All lines from the opening of the entries below through the line containing "Glass beads, utilizing" must be output exactly as they appear, with no other lines.

▸ Supplied records
──────────────────────────────
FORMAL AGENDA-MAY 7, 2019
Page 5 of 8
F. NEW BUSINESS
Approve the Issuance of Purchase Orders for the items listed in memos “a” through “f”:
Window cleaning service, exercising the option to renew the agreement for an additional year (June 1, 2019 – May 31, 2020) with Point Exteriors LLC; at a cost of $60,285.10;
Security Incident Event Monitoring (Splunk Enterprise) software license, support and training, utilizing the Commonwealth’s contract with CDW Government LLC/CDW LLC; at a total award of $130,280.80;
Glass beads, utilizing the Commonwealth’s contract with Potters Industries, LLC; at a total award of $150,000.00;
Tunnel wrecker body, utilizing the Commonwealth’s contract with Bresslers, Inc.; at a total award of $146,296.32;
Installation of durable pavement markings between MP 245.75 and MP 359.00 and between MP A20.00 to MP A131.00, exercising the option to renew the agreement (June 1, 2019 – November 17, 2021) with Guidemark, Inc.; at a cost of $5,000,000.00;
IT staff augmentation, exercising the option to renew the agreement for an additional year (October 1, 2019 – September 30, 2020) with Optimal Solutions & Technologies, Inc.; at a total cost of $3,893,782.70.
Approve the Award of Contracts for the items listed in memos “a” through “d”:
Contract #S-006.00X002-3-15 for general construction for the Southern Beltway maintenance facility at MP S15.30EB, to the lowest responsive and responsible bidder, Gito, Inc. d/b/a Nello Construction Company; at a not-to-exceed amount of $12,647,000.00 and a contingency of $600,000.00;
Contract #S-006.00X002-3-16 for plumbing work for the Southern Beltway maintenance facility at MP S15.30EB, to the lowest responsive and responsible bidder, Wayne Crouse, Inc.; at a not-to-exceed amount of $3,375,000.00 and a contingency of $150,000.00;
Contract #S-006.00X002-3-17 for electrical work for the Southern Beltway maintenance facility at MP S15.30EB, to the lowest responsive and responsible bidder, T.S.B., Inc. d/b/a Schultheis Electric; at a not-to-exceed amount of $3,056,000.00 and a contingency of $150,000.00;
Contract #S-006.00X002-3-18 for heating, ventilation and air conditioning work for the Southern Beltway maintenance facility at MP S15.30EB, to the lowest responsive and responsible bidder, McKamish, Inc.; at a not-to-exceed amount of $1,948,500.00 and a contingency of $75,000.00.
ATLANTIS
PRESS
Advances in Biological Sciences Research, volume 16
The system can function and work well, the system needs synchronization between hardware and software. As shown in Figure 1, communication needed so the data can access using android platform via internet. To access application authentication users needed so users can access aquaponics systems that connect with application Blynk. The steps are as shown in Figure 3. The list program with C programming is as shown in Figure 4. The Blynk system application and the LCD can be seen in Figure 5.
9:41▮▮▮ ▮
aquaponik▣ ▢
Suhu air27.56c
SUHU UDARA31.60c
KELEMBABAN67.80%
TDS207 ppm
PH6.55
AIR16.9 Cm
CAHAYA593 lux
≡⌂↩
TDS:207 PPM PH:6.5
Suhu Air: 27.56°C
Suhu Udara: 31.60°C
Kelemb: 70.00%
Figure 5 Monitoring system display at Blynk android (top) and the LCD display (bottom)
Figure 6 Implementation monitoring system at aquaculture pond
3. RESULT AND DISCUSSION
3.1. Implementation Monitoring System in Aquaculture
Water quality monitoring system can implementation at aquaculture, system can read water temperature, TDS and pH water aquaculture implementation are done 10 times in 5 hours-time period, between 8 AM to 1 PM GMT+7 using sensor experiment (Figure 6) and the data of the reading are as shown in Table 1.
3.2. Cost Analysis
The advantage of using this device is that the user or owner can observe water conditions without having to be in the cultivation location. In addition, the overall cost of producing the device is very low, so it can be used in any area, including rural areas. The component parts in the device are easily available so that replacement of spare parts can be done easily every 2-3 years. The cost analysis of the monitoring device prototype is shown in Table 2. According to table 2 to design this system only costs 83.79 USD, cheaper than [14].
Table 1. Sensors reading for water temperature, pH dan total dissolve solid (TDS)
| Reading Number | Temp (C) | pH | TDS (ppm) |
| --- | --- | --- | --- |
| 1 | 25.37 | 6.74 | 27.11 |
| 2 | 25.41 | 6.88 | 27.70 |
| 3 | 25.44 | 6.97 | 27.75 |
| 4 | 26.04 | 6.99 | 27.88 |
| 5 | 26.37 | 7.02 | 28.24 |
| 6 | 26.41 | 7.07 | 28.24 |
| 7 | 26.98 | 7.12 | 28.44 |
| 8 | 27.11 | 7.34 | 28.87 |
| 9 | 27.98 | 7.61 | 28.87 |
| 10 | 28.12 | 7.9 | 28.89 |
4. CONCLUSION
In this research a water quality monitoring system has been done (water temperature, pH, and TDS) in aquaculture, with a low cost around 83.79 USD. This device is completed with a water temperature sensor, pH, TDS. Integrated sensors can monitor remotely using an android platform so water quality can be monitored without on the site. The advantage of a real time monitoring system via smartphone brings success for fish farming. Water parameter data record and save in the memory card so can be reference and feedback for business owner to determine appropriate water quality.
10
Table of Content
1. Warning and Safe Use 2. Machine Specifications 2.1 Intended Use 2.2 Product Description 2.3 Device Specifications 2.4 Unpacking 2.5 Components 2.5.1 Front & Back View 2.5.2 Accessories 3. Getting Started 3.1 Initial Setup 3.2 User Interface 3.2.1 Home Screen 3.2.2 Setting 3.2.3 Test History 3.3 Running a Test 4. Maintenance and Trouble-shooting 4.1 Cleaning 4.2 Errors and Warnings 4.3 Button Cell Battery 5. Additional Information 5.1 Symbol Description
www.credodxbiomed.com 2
──────────────────────────────
▸ Your response
FORMAL AGENDA-MAY 7, 2019
Page 5 of 8
F. NEW BUSINESS
Approve the Issuance of Purchase Orders for the items listed in memos “a” through “f”:
Window cleaning service, exercising the option to renew the agreement for an additional year (June 1, 2019 – May 31, 2020) with Point Exteriors LLC; at a cost of $60,285.10;
Security Incident Event Monitoring (Splunk Enterprise) software license, support and training, utilizing the Commonwealth’s contract with CDW Government LLC/CDW LLC; at a total award of $130,280.80;
Glass beads, utilizing the Commonwealth’s contract with Potters Industries, LLC; at a total award of $150,000.00;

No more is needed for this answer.